The plan worked especially well at the final hole, where he stuck a wedge from the first cut of rough within six feet to finish with a birdie. It was a shot reflective of the receptive greens at Congressional, which made for relatively tame conditions given the considerable rough in place this week.

A brief shower passed through during the middle of the afternoon, resulting in a 14-minute delay and more moisture for the course. It’s a process that could repeat itself throughout the weekend, preventing scores from skyrocketing too much.

“It’s Washington, D.C., in the summer,” Ogilvie said. “You’re going to have afternoon thundershowers. I don’t foresee very firm greens.”

Choi, just more than a month removed from a victory at the Memorial, earned his share of the lead through slightly different means. He took a cautious tour of Congressional, making up for some slightly errant drives with an efficiency in reaching the green.

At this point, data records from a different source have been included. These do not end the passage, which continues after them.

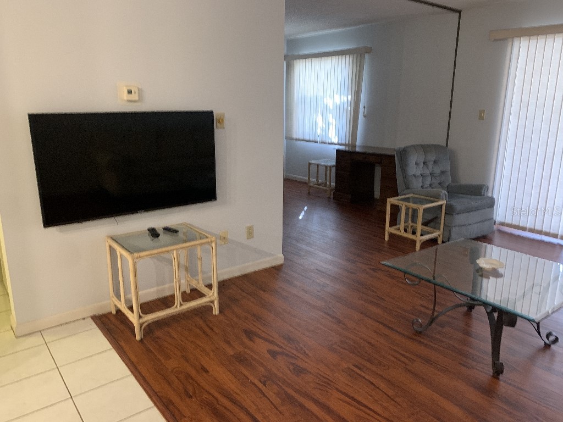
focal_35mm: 26
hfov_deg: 67.3
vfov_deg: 53.1
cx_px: 282
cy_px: 211
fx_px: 423
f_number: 1.8
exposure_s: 1/30
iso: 400
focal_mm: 4.25
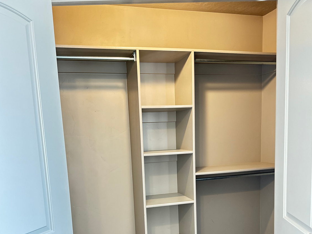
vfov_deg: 41.6
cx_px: 155
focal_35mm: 33
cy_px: 177
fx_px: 297
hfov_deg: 55.3
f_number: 1.78
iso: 320
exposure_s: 1/60
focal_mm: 6.86
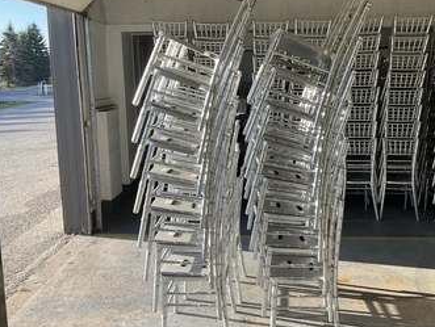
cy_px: 137
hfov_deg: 52.5
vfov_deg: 40.6
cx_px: 237
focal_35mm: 35
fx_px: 440
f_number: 1.8
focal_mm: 3
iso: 25
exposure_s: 1/389
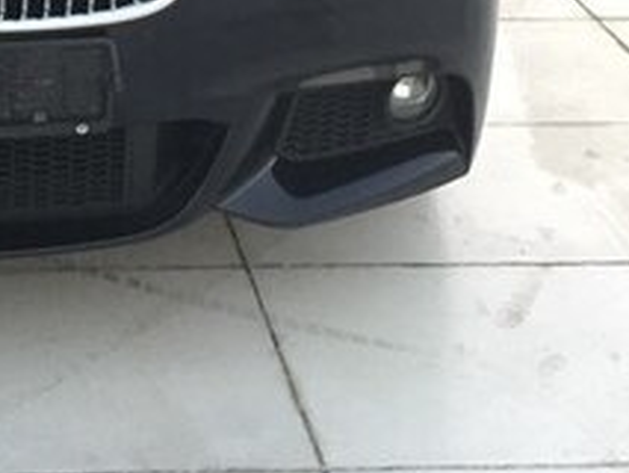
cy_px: -217
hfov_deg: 20.7
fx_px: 1636
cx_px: -74
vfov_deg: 15.3
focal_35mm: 90
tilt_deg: -14.8
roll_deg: -1.6
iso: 80
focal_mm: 4.15
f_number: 2.2
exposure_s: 1/33
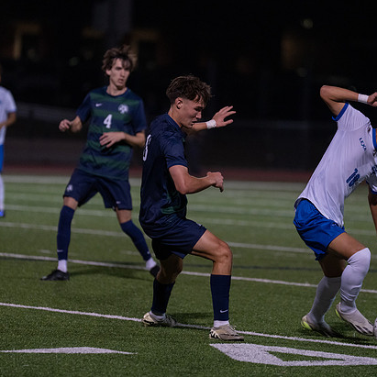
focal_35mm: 304
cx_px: 200
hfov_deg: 5.8
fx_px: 3746
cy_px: 165
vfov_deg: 5.8
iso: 2500
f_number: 2.8
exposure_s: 1/1250
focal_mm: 200
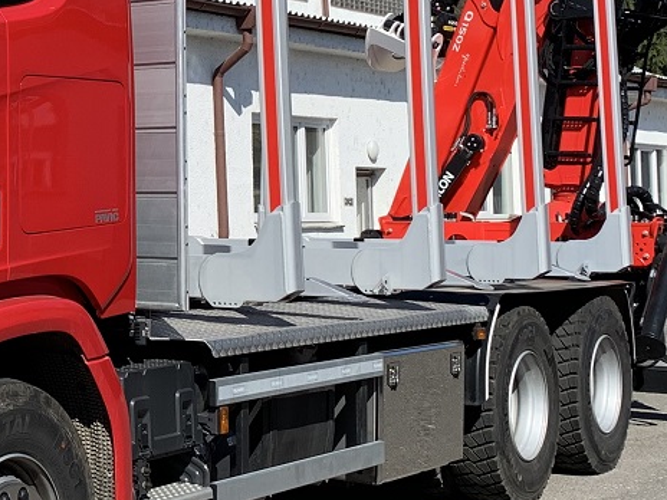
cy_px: 103
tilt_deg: +4.8
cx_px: -65
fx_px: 1619
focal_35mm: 84
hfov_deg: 22.0
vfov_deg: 17.4
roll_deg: +0.6
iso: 25
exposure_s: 1/2160
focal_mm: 4.25
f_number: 1.8
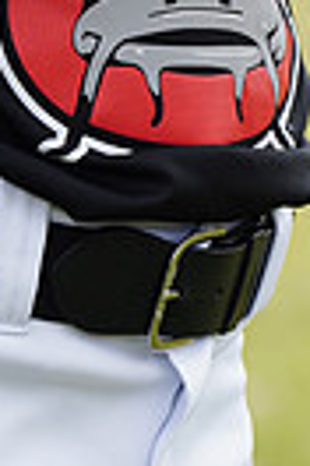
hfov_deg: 1.6
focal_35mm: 867
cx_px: 9
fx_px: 11198
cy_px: -473
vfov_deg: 2.4
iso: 100
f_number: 5.6
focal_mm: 197
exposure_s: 1/250
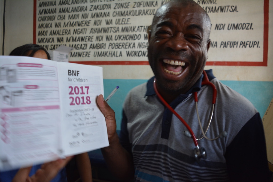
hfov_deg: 59.5
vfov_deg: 41.7
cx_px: 136
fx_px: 239
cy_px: 91
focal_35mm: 32
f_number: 3.8
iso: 800
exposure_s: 1/30
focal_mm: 21
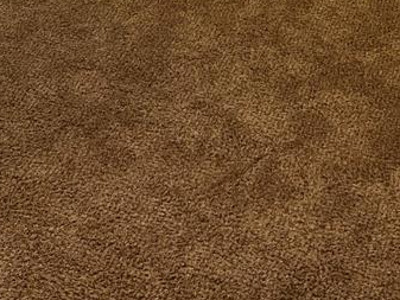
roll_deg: -2.6
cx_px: 230
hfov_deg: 24.7
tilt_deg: -22.4
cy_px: -147
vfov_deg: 16.9
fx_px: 913
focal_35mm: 79
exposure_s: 1/60
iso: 320
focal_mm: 5.7
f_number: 1.5
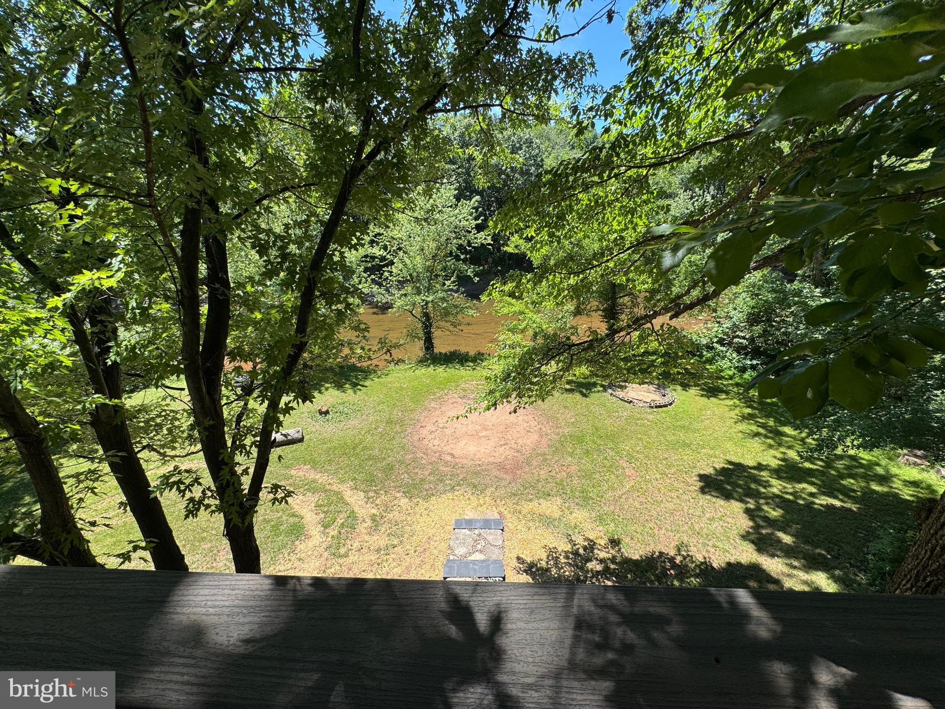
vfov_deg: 85.7
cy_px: 354
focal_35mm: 14
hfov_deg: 102.1
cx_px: 472
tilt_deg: -22.9
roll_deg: +2.2
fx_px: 382
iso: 40
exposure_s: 1/849
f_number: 2.2
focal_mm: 2.22
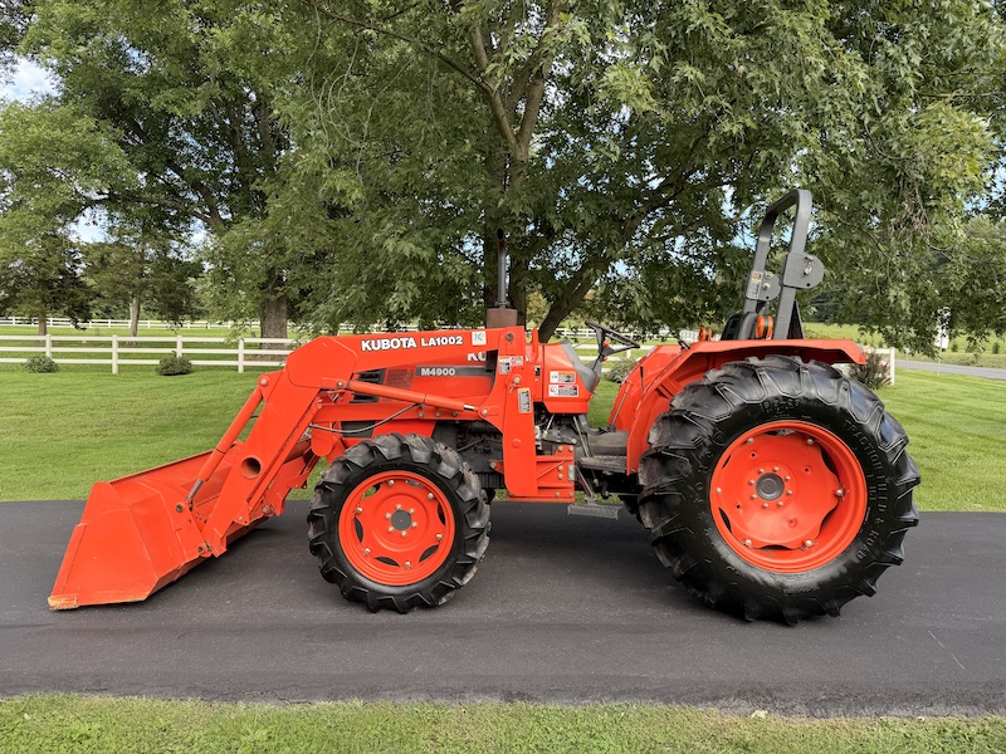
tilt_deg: -1.2
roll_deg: -0.7
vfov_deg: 56.8
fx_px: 697
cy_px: 377
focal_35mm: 24
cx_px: 503
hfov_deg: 71.6
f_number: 1.78
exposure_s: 1/735
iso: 80
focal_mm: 6.76
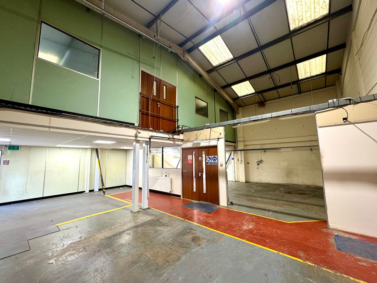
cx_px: 188
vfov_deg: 85.7
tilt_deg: +7.5
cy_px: 142
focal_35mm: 14
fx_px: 153
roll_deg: +1.8
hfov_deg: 102.1
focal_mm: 2.22
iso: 250
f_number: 2.2
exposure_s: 1/100
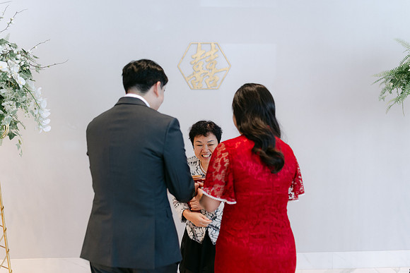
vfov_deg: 36.4
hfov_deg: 52.5
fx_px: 416
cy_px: 132
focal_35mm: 36
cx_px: 213
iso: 250
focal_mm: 35
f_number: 1.4
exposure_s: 1/125
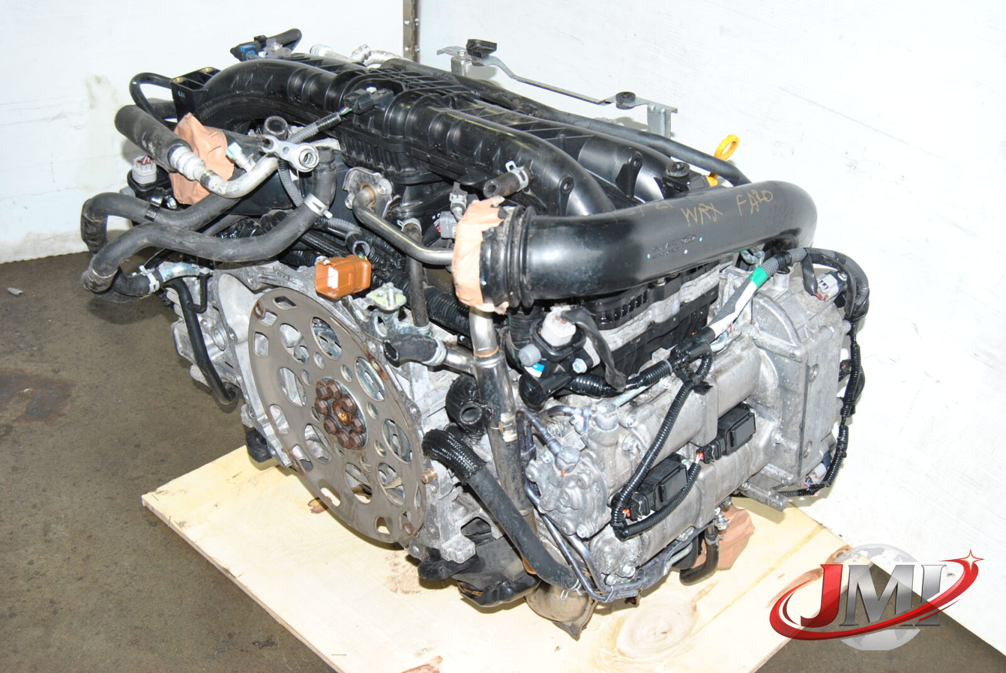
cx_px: 503
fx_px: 1259
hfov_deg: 43.6
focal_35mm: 45
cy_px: 336
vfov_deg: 29.9
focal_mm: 30
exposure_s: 1/200
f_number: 6.3
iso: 400
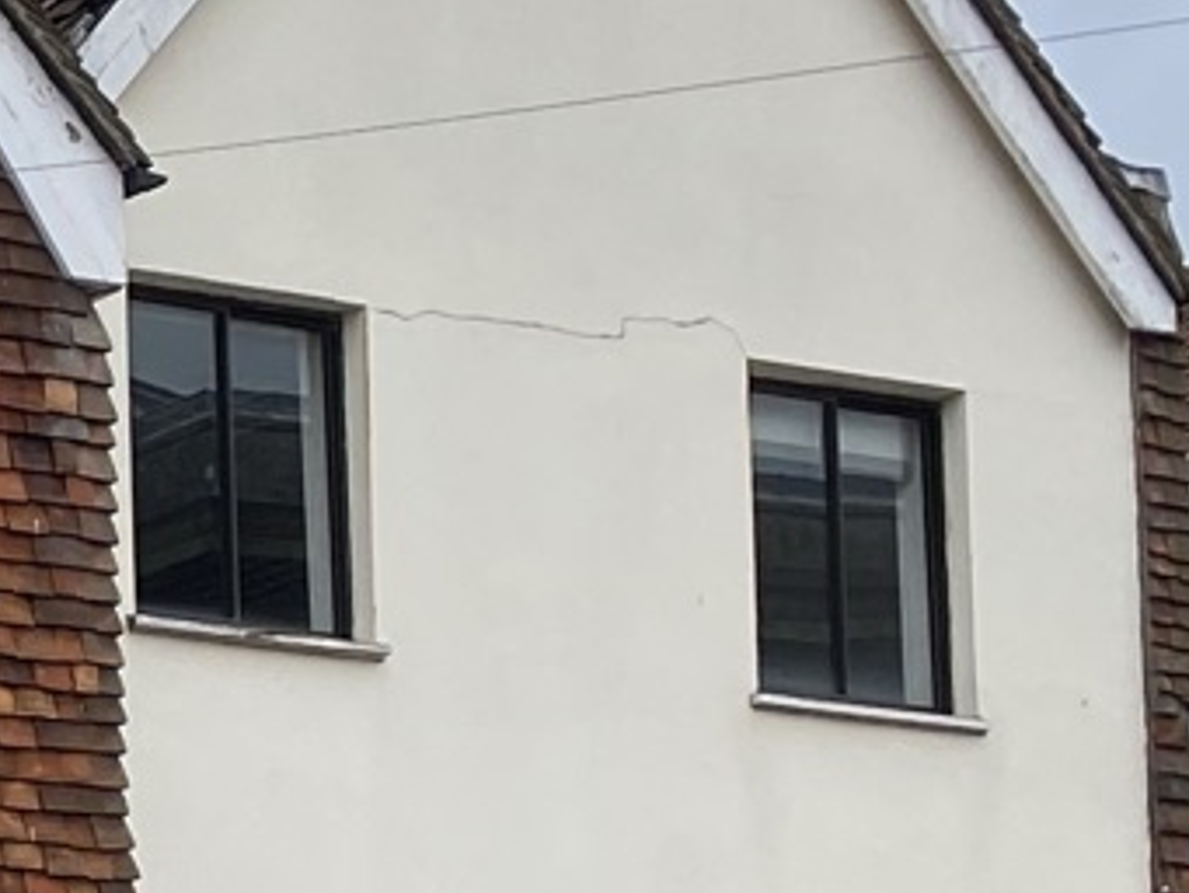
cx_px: -2050
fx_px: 5360
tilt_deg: +4.8
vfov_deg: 9.0
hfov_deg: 10.2
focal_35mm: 156
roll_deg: +0.0
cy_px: 1727
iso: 32
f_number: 1.8
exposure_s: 1/905
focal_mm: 4.25
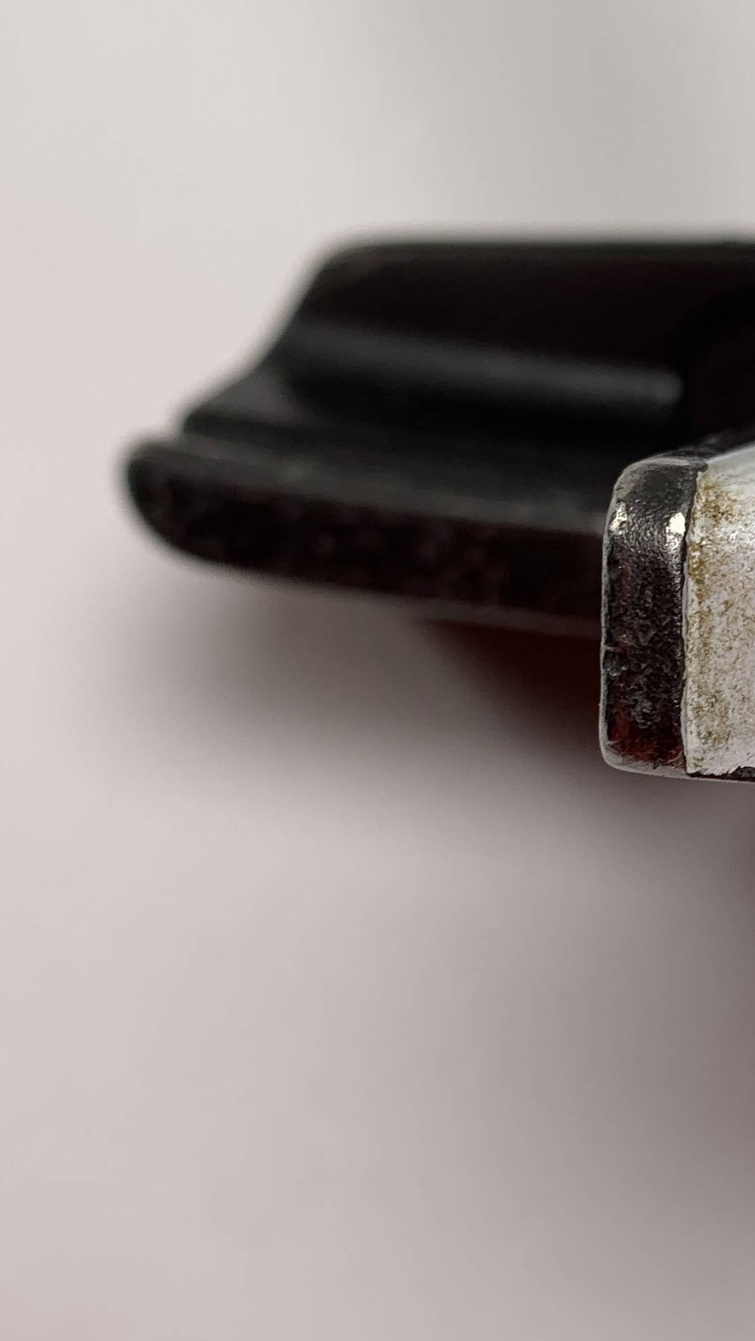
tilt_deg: -61.1
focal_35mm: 58
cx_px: 914
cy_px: 620
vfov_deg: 36.0
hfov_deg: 19.5
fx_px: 2064
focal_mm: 4.25
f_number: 1.8
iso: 25
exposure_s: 1/160
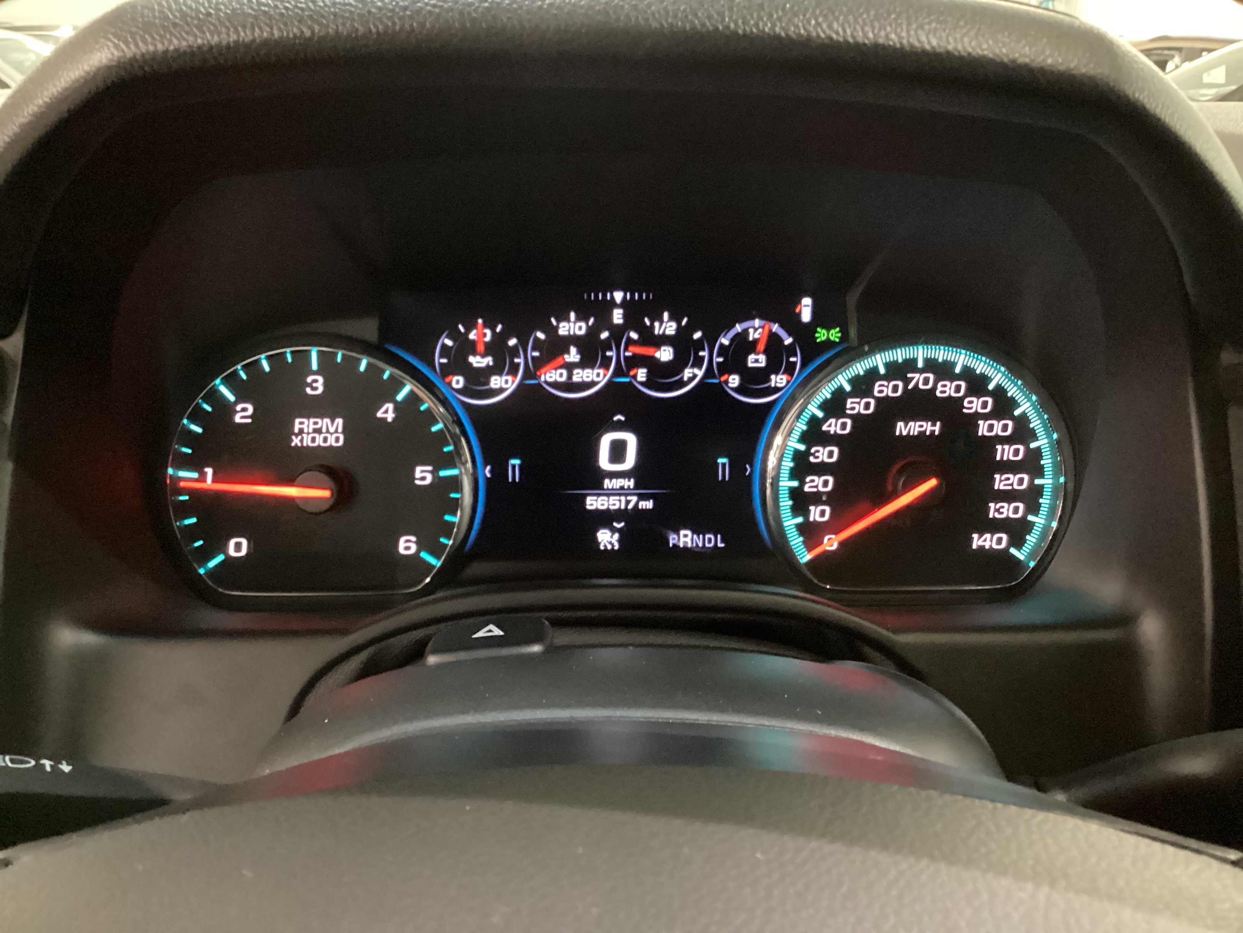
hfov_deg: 58.4
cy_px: 466
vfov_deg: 45.4
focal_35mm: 31
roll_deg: -1.9
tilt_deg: -22.8
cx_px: 622
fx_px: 1113
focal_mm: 3.3
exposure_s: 1/17
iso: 640
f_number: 2.4
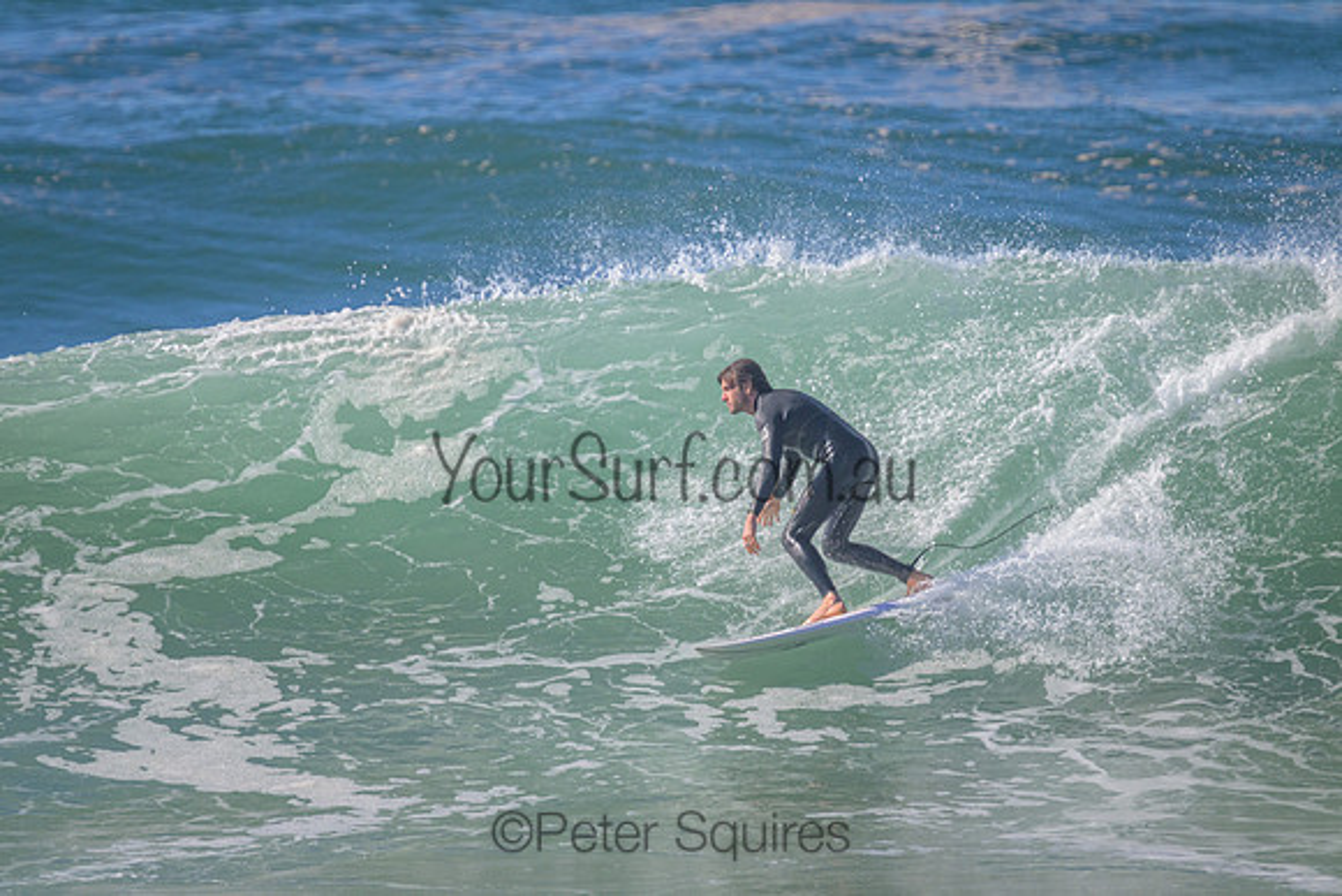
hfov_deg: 2.7
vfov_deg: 1.8
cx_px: 671
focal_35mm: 760
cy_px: 448
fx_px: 28336
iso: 1100
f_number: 11
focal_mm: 760
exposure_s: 1/2000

He reached 4 under shortly after making the turn but ceded two shots at Nos. 3 and 5. He quickly regrouped to birdie No. 6, then converted a 24-foot putt at the 602-yard ninth hole to polish off his 66.

“Considering this was the first time being here at this golf course, I tried to play very carefully, hole-by-hole,” Choi said through a translator. “I think that approach ended up working out.”

So too did sticking with a strategy that served him well in his recent victory. Choi relied on a fade shot to collect his fifth career victory and doesn’t plan to abandon an approach that could keep him in contention again this week.